HERMES: KV Cache as Hierarchical Memory for Efficient Streaming Video Understanding

TL;DR

HERMES introduces a training-free hierarchical KV cache architecture that enables real-time, resource-efficient streaming video understanding with significant speed and accuracy improvements.

Contribution

It proposes a novel hierarchical KV cache framework for streaming video understanding that requires no additional training and enhances efficiency and accuracy.

Findings

Achieves 10× faster TTFT than prior SOTA methods.

Maintains superior or comparable accuracy with up to 68% reduction in video tokens.

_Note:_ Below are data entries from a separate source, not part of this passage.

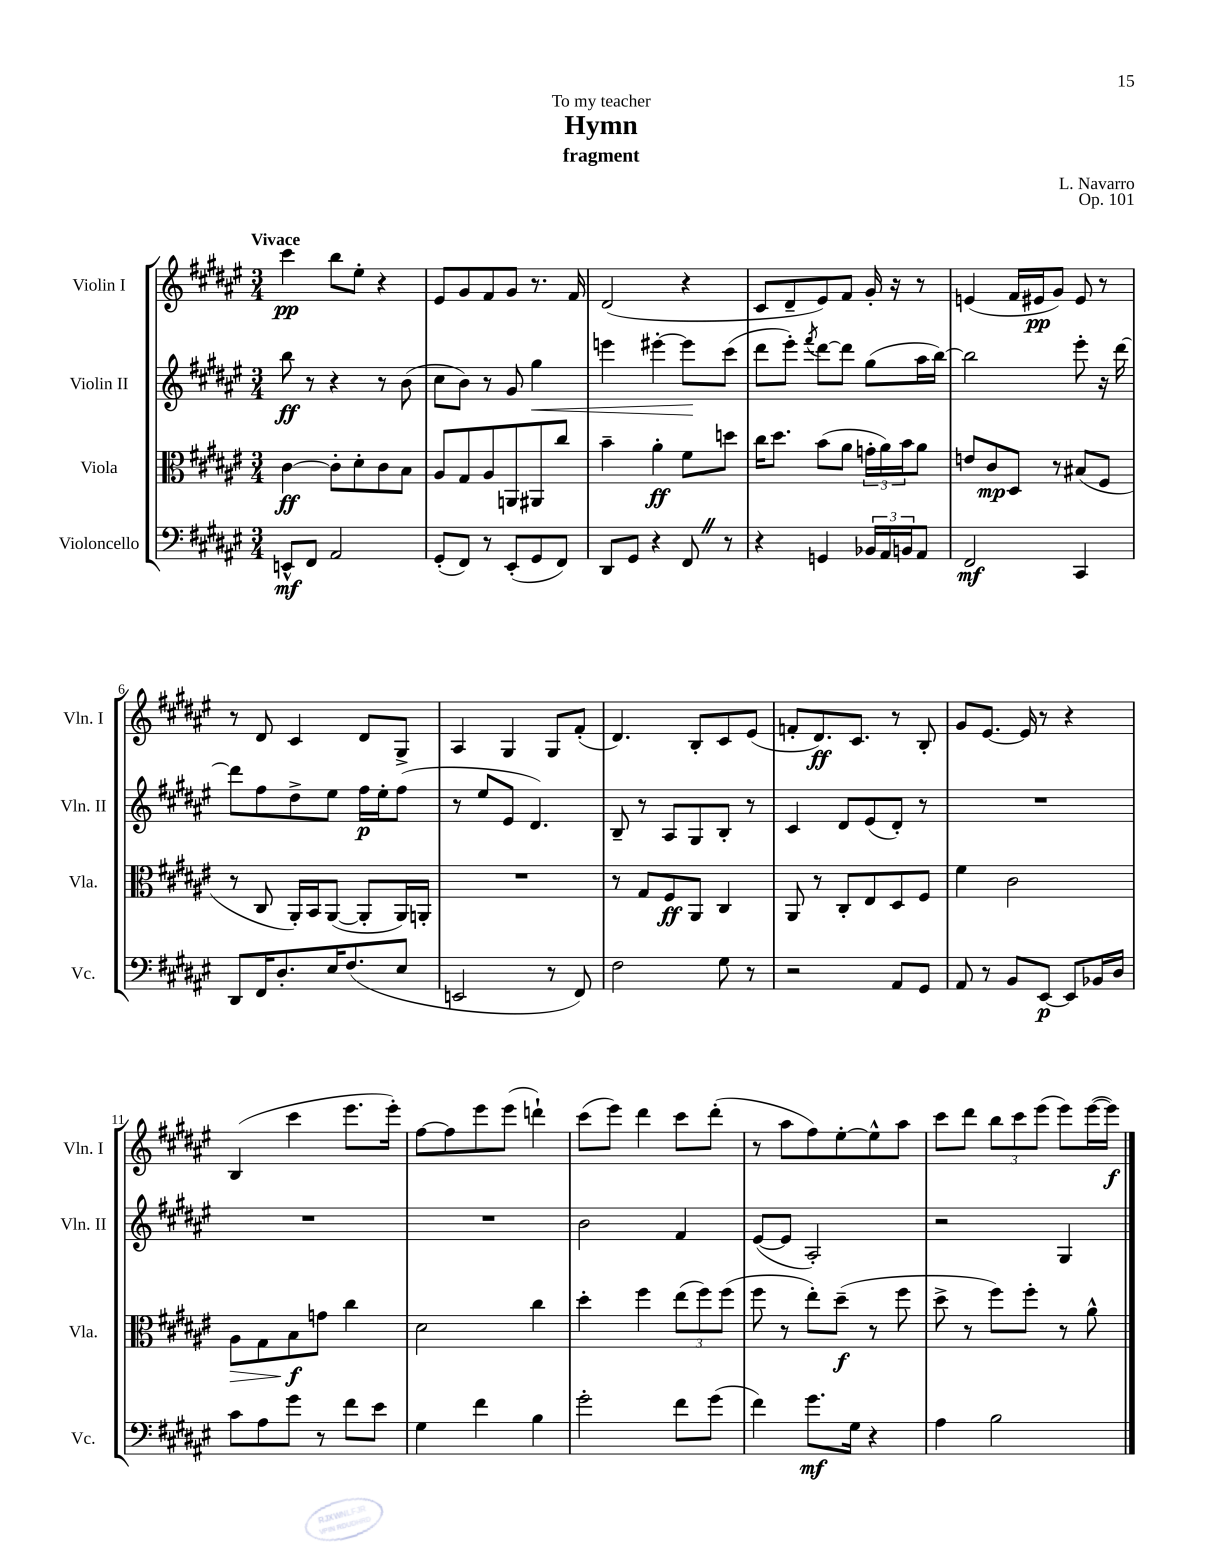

**kern	**kern	**kern	**kern
*staff4	*staff3	*staff2	*staff1
*clefF4	*clefC3	*clefG2	*clefG2
*k[f#c#g#d#a#e#]	*k[f#c#g#d#a#e#]	*k[f#c#g#d#a#e#]	*k[f#c#g#d#a#e#]
*M3/4	*M3/4	*M3/4	*M3/4
8EE^^	[4c#	8bb	4ccc#
8FF#	.	8r	.
2AA#	8c#']	4r	8bb
.	8d#'	.	8ee#'
.	8c#	8r	4r
.	8B	(8b	.
=	=	=	=
(8GG#'	8A#	8cc#	8e#
8FF#)	8G#	8b)	8g#
8r	8A#	8r	8f#
(8EE#'	8AA	8g#	8g#
8GG#	8AA#	4gg#	8.r
8FF#)	8cc#	.	.
.	.	.	16f#
=	=	=	=
8DD#	4b~	4eee	(2d#
8GG#	.	.	.
4r	4a#'	[4eee#'	.
8FF#	8f#	8eee#]	4r
8r	8dd	(8ccc#	.
=	=	=	=
4r	16cc#	8ddd#	8c#
.	8.dd#	.	.
.	.	8eee#')	8d#~
.	.	8qfff#	.
4GG	(8b	[8ddd#	8e#)
.	8a#	8ddd#]	8f#
24BB-	24g'	(8gg#	16g#'
24AA#	24a#)	.	.
.	.	.	16r
24BB	24b	.	.
8AA#	8a#	16aa#	8r
.	.	[16bb)	.
=	=	=	=
2FF#	8e	2bb]	(4e
.	8c#	.	.
.	8D#	.	16f#
.	.	.	16e#
.	8r	.	8g#)
4CC#	(8B#	8eee#'	8e#
.	8F#	16r	8r
.	.	[16ddd#	.
=	=	=	=
8DD#	8r	8ddd#]	8r
16FF#	8C#	8ff#	8d#
8.D#'	.	.	.
.	16AA#')	8dd#^	4c#
.	16BB	.	.
16E#	([8AA#	8ee#	.
(8.F#	.	.	.
.	8AA#']	16ff#	8d#
.	.	16ee#'	.
8E#	16AA#)	(8ff#	8G#^
.	16AA'	.	.
=	=	=	=
2EE	2.r	8r	4A#
.	.	8ee#	.
.	.	8e#	4G#
.	.	4.d#)	.
8r	.	.	8G#
8FF#)	.	.	(8f#'
=	=	=	=
2F#	8r	8B~	4.d#)
.	8G#	8r	.
.	8F#	8A#	.
.	8AA#	8G#	8B'
8G#	4C#	8B'	8c#
8r	.	8r	(8e#
=	=	=	=
2r	8AA#	4c#	8f'
.	8r	.	8.d#)
.	8C#'	8d#	.
.	.	.	8.c#
.	8E#	(8e#	.
8AA#	8D#	8d#')	8r
8GG#	8F#	8r	8B'
=	=	=	=
8AA#	4f#	2.r	8g#
8r	.	.	[8.e#
8BB	2c#	.	.
.	.	.	16e#]
[8EE#	.	.	8r
8EE#]	.	.	4r
16BB-	.	.	.
16D#	.	.	.
=	=	=	=
8c#	8A#	2.r	(4B
8A#	8G#	.	.
8g#	8B	.	4ccc#
8r	8g	.	.
8f#	4cc#	.	8.eee#
8e#	.	.	.
.	.	.	16eee#')
=	=	=	=
4G#	2d#	2.r	[8ff#
.	.	.	8ff#]
4f#	.	.	8eee#
.	.	.	(8eee#
4B	4cc#	.	4ddd`)
=	=	=	=
2g#'	4dd#'	2b	(8ccc#
.	.	.	8eee#)
.	4ff#	.	4ddd#
8f#	(12ee#	4f#	8ccc#
.	12ff#)	.	.
(8g#	.	.	(8ddd#'
.	(12ff#	.	.
=	=	=	=
4f#)	8ff#	([8e#	8r
.	8r	8e#]	8aa#
8.g#	8ee#')	2A#')	8ff#)
.	(8dd#~	.	[8ee#'
16G#	.	.	.
4r	8r	.	8ee#^^]
.	8ff#	.	8aa#
=	=	=	=
4A#	8dd#^	2r	8ccc#
.	8r	.	8ddd#
2B	8ff#)	.	12bb
.	.	.	12ccc#
.	8ff#'	.	.
.	.	.	(12eee#
.	8r	4G#	8eee#)
.	8a#^^	.	([16eee#
.	.	.	16eee#])
==	==	==	==
*-	*-	*-	*-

Delivers up to 11.4% accuracy gains on streaming video benchmarks.

Abstract

Recent advancements in Multimodal Large Language Models (MLLMs) have demonstrated significant improvement in offline video understanding. However, extending these capabilities to streaming video inputs, remains challenging, as existing models struggle to simultaneously maintain stable understanding performance, real-time responses, and low GPU memory overhead. To address this challenge, we propose HERMES, a novel training-free architecture for real-time and accurate understanding of video streams. Based on a mechanistic attention investigation, we conceptualize KV cache as a hierarchical memory framework that encapsulates video information across multiple granularities. During inference, HERMES reuses a compact KV cache, enabling efficient streaming understanding under resource constraints. Notably, HERMES requires no auxiliary computations upon the arrival of user queries, thereby guaranteeing real-time responses for continuous video stream interactions, which achieves 10$\times$ faster TTFT compared to prior SOTA. Even when reducing video tokens by up to 68% compared with uniform sampling, HERMES achieves superior or comparable accuracy across all benchmarks, with up to 11.4% gains on streaming datasets.